• WHAT TO DO: Copy out the lines of the entries word for word, starting at the first line and ending at the line that contains "Accetta tutto".

• Entries from a data source:
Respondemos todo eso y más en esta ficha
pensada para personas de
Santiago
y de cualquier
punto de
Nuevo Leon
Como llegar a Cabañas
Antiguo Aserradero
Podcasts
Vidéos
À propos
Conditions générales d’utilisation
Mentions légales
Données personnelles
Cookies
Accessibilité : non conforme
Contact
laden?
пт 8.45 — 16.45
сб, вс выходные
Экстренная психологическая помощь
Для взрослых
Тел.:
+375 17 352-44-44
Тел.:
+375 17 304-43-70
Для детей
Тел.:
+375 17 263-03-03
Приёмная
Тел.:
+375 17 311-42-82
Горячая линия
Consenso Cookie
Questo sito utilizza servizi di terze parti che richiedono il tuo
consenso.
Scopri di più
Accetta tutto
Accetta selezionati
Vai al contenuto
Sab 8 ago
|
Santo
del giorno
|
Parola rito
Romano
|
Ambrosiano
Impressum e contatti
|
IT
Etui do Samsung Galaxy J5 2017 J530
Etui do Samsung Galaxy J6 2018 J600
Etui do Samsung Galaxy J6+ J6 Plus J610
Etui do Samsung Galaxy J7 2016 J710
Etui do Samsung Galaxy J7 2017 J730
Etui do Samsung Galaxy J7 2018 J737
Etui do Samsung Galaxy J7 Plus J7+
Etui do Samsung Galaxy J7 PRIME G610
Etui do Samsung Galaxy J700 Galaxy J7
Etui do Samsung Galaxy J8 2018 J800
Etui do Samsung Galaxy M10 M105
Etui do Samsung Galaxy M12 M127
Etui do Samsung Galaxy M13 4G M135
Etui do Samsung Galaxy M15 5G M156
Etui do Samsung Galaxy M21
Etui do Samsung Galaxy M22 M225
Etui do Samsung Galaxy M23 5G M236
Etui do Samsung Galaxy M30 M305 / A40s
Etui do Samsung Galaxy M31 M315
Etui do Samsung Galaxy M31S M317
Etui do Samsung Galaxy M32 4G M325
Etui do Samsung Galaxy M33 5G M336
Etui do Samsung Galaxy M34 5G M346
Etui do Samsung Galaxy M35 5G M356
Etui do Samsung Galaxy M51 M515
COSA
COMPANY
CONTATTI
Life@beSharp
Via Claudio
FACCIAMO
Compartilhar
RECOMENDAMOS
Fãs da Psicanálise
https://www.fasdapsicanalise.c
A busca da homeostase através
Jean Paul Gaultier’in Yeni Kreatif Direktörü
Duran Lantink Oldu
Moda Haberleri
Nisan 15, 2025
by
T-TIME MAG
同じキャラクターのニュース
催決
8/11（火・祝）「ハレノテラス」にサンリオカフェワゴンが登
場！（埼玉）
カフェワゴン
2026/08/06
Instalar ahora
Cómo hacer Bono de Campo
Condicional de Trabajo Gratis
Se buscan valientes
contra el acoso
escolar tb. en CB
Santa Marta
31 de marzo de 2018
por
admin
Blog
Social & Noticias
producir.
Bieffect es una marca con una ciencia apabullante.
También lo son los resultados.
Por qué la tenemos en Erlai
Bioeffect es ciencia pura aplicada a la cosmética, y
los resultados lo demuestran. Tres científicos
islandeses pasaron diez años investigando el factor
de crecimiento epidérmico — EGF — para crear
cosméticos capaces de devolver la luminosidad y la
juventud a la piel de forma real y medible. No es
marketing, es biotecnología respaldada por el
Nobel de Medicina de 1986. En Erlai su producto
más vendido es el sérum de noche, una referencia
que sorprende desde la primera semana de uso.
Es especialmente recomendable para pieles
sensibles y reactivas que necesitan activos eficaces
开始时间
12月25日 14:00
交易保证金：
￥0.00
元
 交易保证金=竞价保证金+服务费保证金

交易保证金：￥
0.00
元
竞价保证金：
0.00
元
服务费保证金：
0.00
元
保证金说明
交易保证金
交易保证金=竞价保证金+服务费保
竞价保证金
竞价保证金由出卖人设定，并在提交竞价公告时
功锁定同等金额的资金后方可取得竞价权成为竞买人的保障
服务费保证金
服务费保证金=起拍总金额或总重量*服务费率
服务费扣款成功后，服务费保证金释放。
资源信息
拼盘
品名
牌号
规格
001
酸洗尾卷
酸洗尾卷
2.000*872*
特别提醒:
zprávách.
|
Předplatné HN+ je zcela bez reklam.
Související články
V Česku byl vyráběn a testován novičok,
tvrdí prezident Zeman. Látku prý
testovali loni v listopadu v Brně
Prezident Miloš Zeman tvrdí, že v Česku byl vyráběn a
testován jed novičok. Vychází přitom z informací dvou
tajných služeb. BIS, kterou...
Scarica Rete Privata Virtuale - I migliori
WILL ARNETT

• REPLY TO THE TASK:
Respondemos todo eso y más en esta ficha
pensada para personas de
Santiago
y de cualquier
punto de
Nuevo Leon
Como llegar a Cabañas
Antiguo Aserradero
Podcasts
Vidéos
À propos
Conditions générales d’utilisation
Mentions légales
Données personnelles
Cookies
Accessibilité : non conforme
Contact
laden?
пт 8.45 — 16.45
сб, вс выходные
Экстренная психологическая помощь
Для взрослых
Тел.:
+375 17 352-44-44
Тел.:
+375 17 304-43-70
Для детей
Тел.:
+375 17 263-03-03
Приёмная
Тел.:
+375 17 311-42-82
Горячая линия
Consenso Cookie
Questo sito utilizza servizi di terze parti che richiedono il tuo
consenso.
Scopri di più
Accetta tutto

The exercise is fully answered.